I don't think it would make Rudy Giuliani any more popular with social conservatives if he dropped his support for abortion -- he's still pro-gun control and, man, talk about a lack of family values.
But Mark Kleiman, a professor at UCLA who writes at the insightful, and way left, blog The Reality-Based Community, argues that the former New York mayor really couldn't be considered pro-choice because he wants to re-arrange the Supreme Court in a way that would spell the end of Roe v. Wade.
(Photo: Salon)So when Rudy Giuliani says he would appoint "strict constructionist" judges, he's pledging to appoint more justices willing to overturn Roe v. Wade; the fact that he sortakinda takes it back by saying there would be no litmus test doesn't really matter. Nor does the fact that, as a private citizen and a local politician he supports abortion rights; on the one issue where a President has to act on abortion he's fully committed to the RTL position. And Justice Stevens isn't getting any younger.

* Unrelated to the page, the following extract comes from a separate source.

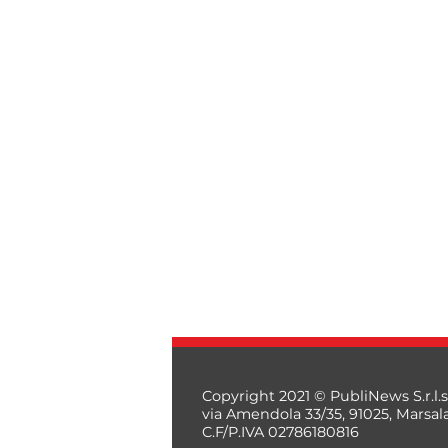
Copyright 2021 © PubliNews S.r.l.s
via Amendola 33/35, 91025, Marsal
C.F/P.IVA 02786180816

Thus it's not really right to describe Giuliani, the Presidential candidate, as someone who "supports abortion rights."
It's not clear how much this will help or hurt Giuliani in the primaries. But it could make all the difference in the general should Rudy be the nominee. To get the swing votes he would need, Giuliani would want to run as a "moderate" on abortion, which is about as close to the truth as his claim to be an "expert" on terrorism.
I'd like to hope that the press wouldn't let him get away with it. But perhaps I'd be wiser to hope for a pony.